Marco van de Voort marcov at stack.nl
Sun Aug 19 15:10:32 CEST 2001

> > Matt, I really don't understand why FPC lessening the strictness of
> Delphi's
> > implementation of OOP is hurting anything.
> Because no one uses the standard. If no one uses the standard, doesn't that
> tell you something about the standard? I.e. undesirable. I used to program
> in ADA, and to be honest it was a nightmare, mainly because some board
> somewhere had sat down and designed it. It was all over the place IMHO.

You might be right if Delphi's standard was fixed. However it still fluctuates
per version. Anything that doesn't break backwards compability could be
in the next Delphi version. We saw that with Overloading :-)
> > I mean, you can still declare
> > fields before methods if you want, but it's not necessary.
> Because Delphi is probably the most widely used Pascal compiler (Turbo
> Pascal given) today.

Purely copying doesn't work. Tapping in into the sourcebase does. So it should
eat Delphi programs, but shouldn't be limited by what Delphi can.

The implementation of the various forms of overloading by Borland is pretty
much proof of that.
> > Maybe it would be a good idea to force this strictness in {$MODE DELPHI},
> but I
> > think it would be a bad idea to also force it in {$MODE OBJFPC}.
> One of the major problems with FPC is that it tries to do too many things.
> Too many cooks spoil the broth etc. If FPC focused on a standard (and the
> Borland standard is one I would like to see aimed for, that's both Turbo and
> Object Pascal) then the compiler would be stronger.

That is what it pretty much does. The extensions are only a few %%. As long
as that balance remains sound, I don't see why that would spoil the "broth"

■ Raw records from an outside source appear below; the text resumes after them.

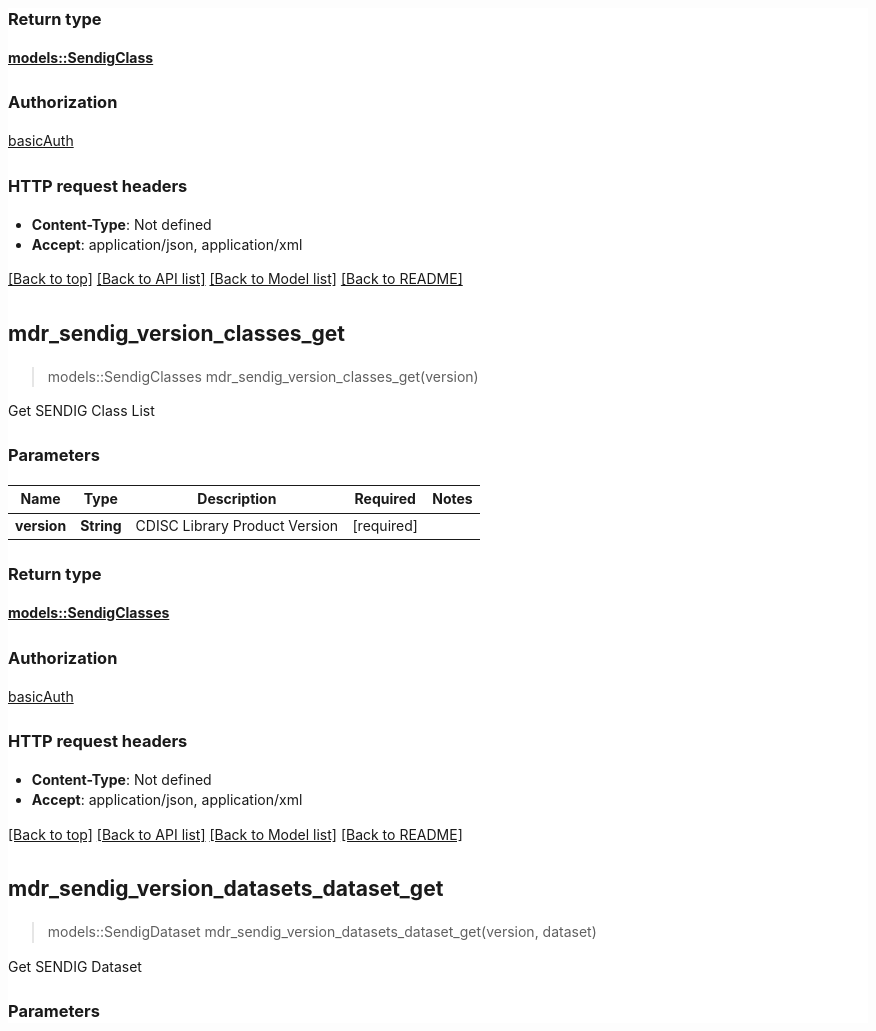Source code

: ### Return type

[**models::SendigClass**](SendigClass.md)

### Authorization

[basicAuth](../README.md#basicAuth)

### HTTP request headers

- **Content-Type**: Not defined
- **Accept**: application/json, application/xml

[[Back to top]](#) [[Back to API list]](../README.md#documentation-for-api-endpoints) [[Back to Model list]](../README.md#documentation-for-models) [[Back to README]](../README.md)


## mdr_sendig_version_classes_get

> models::SendigClasses mdr_sendig_version_classes_get(version)


Get SENDIG Class List

### Parameters


Name | Type | Description  | Required | Notes
------------- | ------------- | ------------- | ------------- | -------------
**version** | **String** | CDISC Library Product Version | [required] |

### Return type

[**models::SendigClasses**](SendigClasses.md)

### Authorization

[basicAuth](../README.md#basicAuth)

### HTTP request headers

- **Content-Type**: Not defined
- **Accept**: application/json, application/xml

[[Back to top]](#) [[Back to API list]](../README.md#documentation-for-api-endpoints) [[Back to Model list]](../README.md#documentation-for-models) [[Back to README]](../README.md)


## mdr_sendig_version_datasets_dataset_get

> models::SendigDataset mdr_sendig_version_datasets_dataset_get(version, dataset)


Get SENDIG Dataset

### Parameters
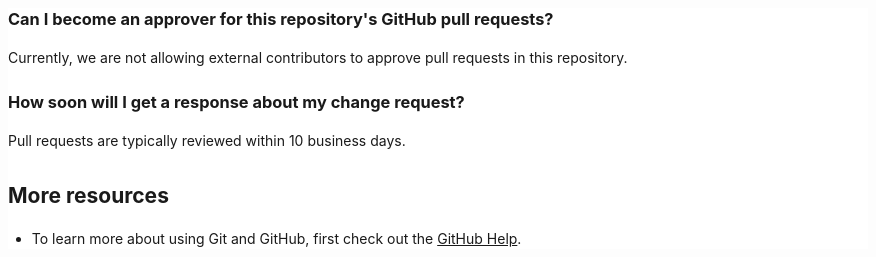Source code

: ### Can I become an approver for this repository's GitHub pull requests?

Currently, we are not allowing external contributors to approve pull requests in this repository.

### How soon will I get a response about my change request?

Pull requests are typically reviewed within 10 business days.

## More resources

* To learn more about using Git and GitHub, first check out the [GitHub Help].

[GitHub Help]: https://docs.github.com
[Set up Git]: https://docs.github.com/get-started/quickstart/set-up-git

FPC 1.1 eats thousands (and sometimes already 10s of thousands!) lines of
Delphi code without problems with the compiler (libraries are an entirely
different chapter)

> Implementing standards that no one uses is a waste of time and resources.

We don't have a legal version of the Delphi version. The original standard
was available in paper and free to use.

> Implementing additional compatibility modes is not worthwhile. If we want
> to use GPC, we can download it etc. Besides, surely the Extended Pascal
> standard would be a better one to aim for.

The extended standard is too much work. But the original standard is within
reach. It only requires very few changes, and some RTL changes (that shouldn't
be enabled standard, only under IFDEF)

Personally I think this is all academic. In practice FPC supports Delphi
with a few extensions.  The main probably are the libraries, and will remain
for a very long time. The core team is increasingly getting occupied with
the compiler, creating new targets, and maintaining the core RTL.

We need more donations to extend the libraries.  Same with Lazarus, which is
also need more contributors.

> > On a side note, GPC is supposedly going to implement OOP (the variety
> > described in the working draft) and treat .pp files as Pascal sources.
> GPC is next to useless in most normal ussage.

They have one large advantage IMHO, and that is not the one everybody thinks
it is: they can directly access C and C++ (and maybe even Java) headers.
If they ever get up to speed with FPC that could be a major disadvantage.

> > But I've never tried GPC, primarily because it sounds like it would be
> hard to
> > get set up but also because I feel it's hypocrisy to make a Pascal
> compiler
> > with C.
> Save yourself the bother ;-) Dont..

Not the first few years. They are pretty much in a kind of 0.99.5 or even
earlier stage, but then multiprocessor and with a horrible compiler build
process. Also GPC development seems to be stalling.